START Excerpted records

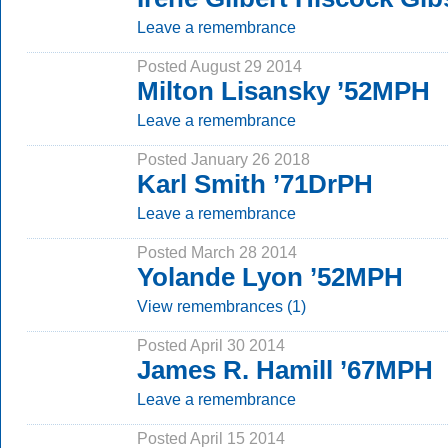
Leave a remembrance
Posted August 29 2014
Milton Lisansky ’52MPH
Leave a remembrance
Posted January 26 2018
Karl Smith ’71DrPH
Leave a remembrance
Posted March 28 2014
Yolande Lyon ’52MPH
View remembrances (1)
Posted April 30 2014
James R. Hamill ’67MPH
Leave a remembrance
Posted April 15 2014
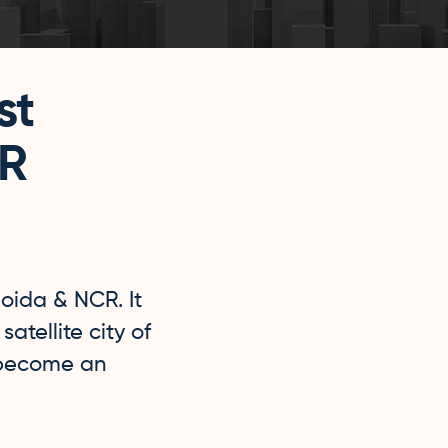
st
CR
Noida & NCR. It
atellite city of
 become an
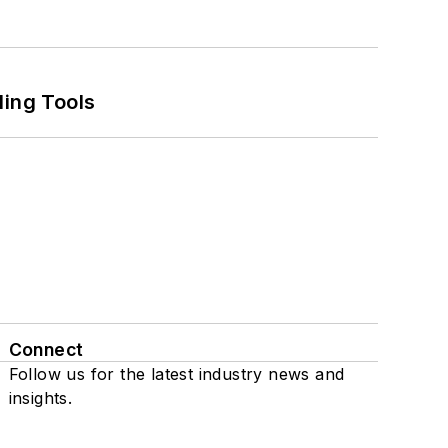
ling Tools
Connect
Follow us for the latest industry news and
insights.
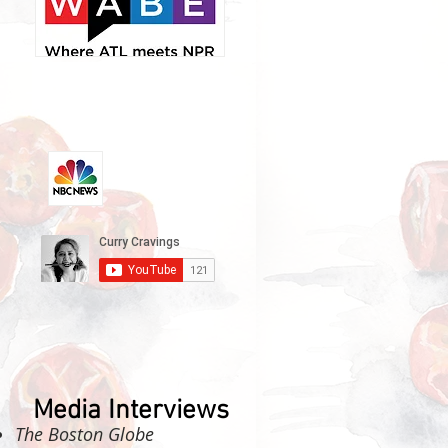
Media Interviews
The Boston Globe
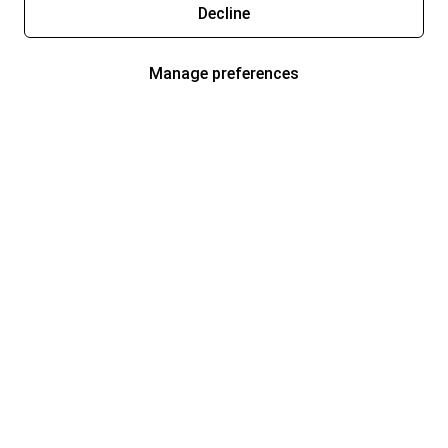
Decline
Manage preferences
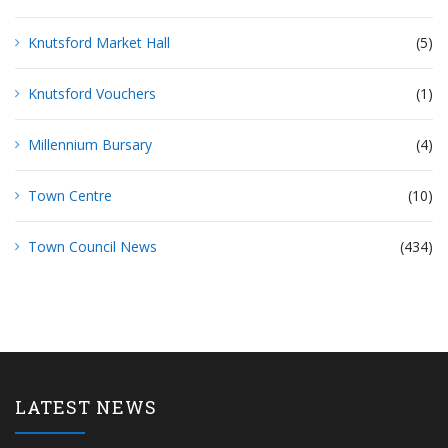
Knutsford Market Hall
(5)
Knutsford Vouchers
(1)
Millennium Bursary
(4)
Town Centre
(10)
Town Council News
(434)
LATEST NEWS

END Excerpted records

Make an exact copy of the listing above, omitting the pictures.

▶ Answer for the task
Leave a remembrance
Posted August 29 2014
Milton Lisansky ’52MPH
Leave a remembrance
Posted January 26 2018
Karl Smith ’71DrPH
Leave a remembrance
Posted March 28 2014
Yolande Lyon ’52MPH
View remembrances (1)
Posted April 30 2014
James R. Hamill ’67MPH
Leave a remembrance
Posted April 15 2014
st
CR
Noida & NCR. It
atellite city of
 become an
ling Tools
Connect
Follow us for the latest industry news and
insights.
Media Interviews
The Boston Globe
Decline
Manage preferences
Knutsford Market Hall
(5)
Knutsford Vouchers
(1)
Millennium Bursary
(4)
Town Centre
(10)
Town Council News
(434)
LATEST NEWS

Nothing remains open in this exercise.